As Americans we hold freedom as a cardinal value. We believe that a person should be able to say what they think, live and work where they want, have freedom of the press, of religion, free assembly, and so forth. This is good, and we work hard to preserve our freedoms, but this does not mean that we can do anything we jolly well please. In society, our freedoms are guided within a framework of laws, and we are to be obedient to the governing authorities. As Christians, we enjoy these freedoms as well, but we also live by a different standard. We obey the laws of the land, but have a yet higher standard. We live to please the Lord our God. Paul writes, “we take captive every thought to make it obedient to Christ.”(II Cor.10:5) For a Christian, freedom isn’t license to do anything we please, but to do those things that please and honor our Lord. All of the Apostles called themselves the slaves of Christ. The essence of true freedom is in knowing and doing the will of our God.
Sometimes people play with the question, which came first the chicken or the egg? But there is another posed by Isaiah, can the pot say to the potter, he knows nothing?(29:16) The verse begins with the statement, “You turn things upside down, as if the potter were thought to be like the clay! Shall what is formed say to him who formed it, ‘He did not make me.'” Unfortunately, many really do throw this question up to the Lord. What right does God have to say I shouldn’t do this or that? Why should He tell me how I’m supposed to live? How dare He say that He is supposed to be first in my life? We go our merry way as if we made ourselves, and have to answer to no one. But God is our Father. He created us, and we are His. Because we are His creation He, alone, knows what is the best way for us to live, and in His love, He does want the best for us. So He gives us the commandments, and the Scriptures as our guide. And, by golly! the more we are willing to yield to His will, the more we find that He is right after all.

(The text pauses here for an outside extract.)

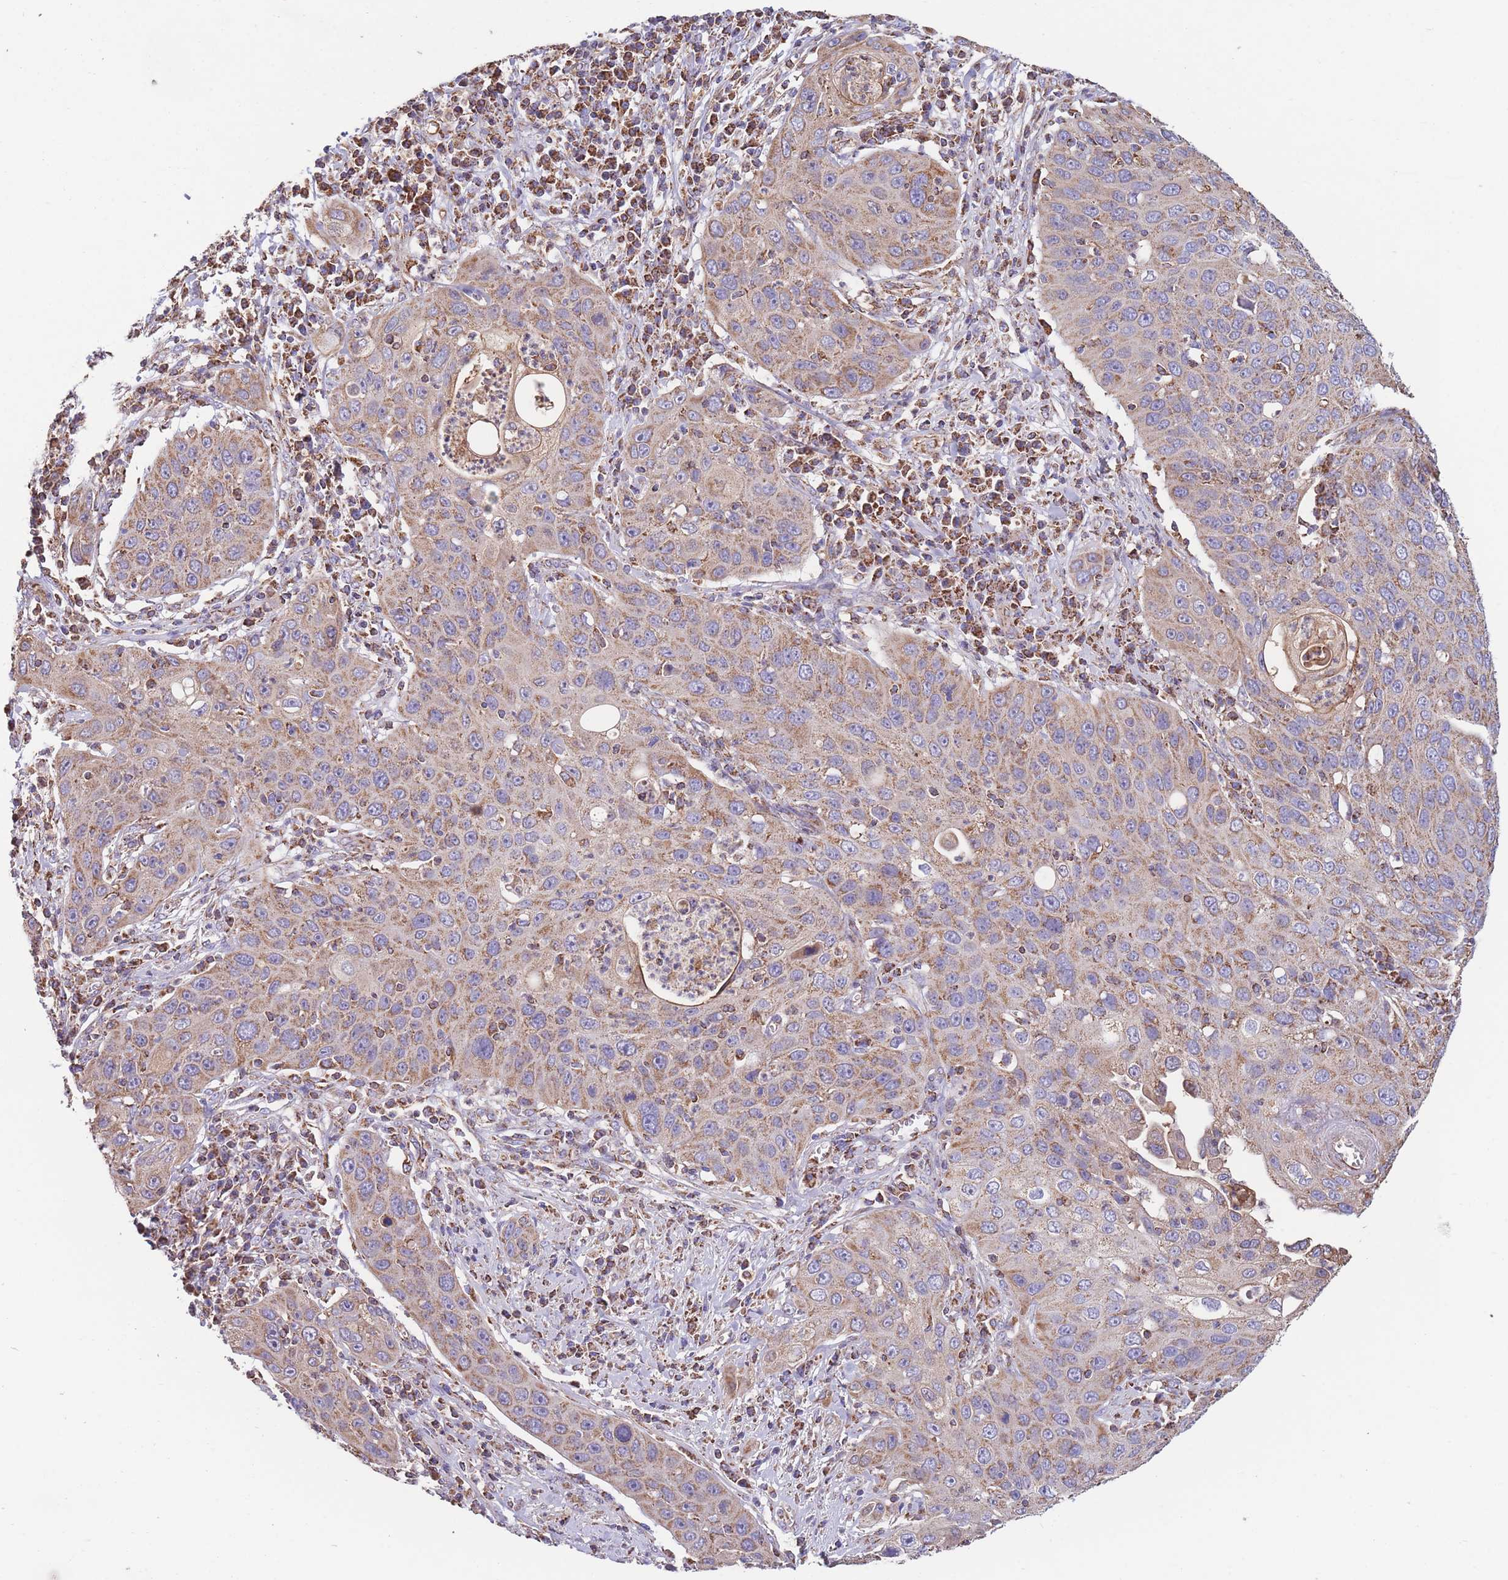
{"staining": {"intensity": "moderate", "quantity": "25%-75%", "location": "cytoplasmic/membranous"}, "tissue": "cervical cancer", "cell_type": "Tumor cells", "image_type": "cancer", "snomed": [{"axis": "morphology", "description": "Squamous cell carcinoma, NOS"}, {"axis": "topography", "description": "Cervix"}], "caption": "Brown immunohistochemical staining in human cervical squamous cell carcinoma reveals moderate cytoplasmic/membranous positivity in about 25%-75% of tumor cells. (DAB = brown stain, brightfield microscopy at high magnification).", "gene": "FKBP8", "patient": {"sex": "female", "age": 36}}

St. Luke tells us that, “Jesus traveled about from one town and village to another, proclaiming the good news of the kingdom of God.” What is this Kingdom? It was a central part of the message of John the Baptist, Jesus, and all the Apostles. I suppose it is easier to first say what it is not. It is not a kingdom we are going to form on earth. Our own technologies, industry, and skills are not going to bring it about. It will not be formed by politicians, or any form of government and laws. It is not comprised of any church, group of churches, or buildings. The Kingdom is first a relationship, a relationship with Jesus Christ in the knowledge of His love and gracious work for us. In that relationship, our relationship with all others is changed and deepened, seeking to reflect the love we have received from Him. The Kingdom is found in responding to Jesus’ gracious invitation, “Come to me, all you who are weary and burdened, and I will give you rest.” (Mt.11:28) This Kingdom will never end.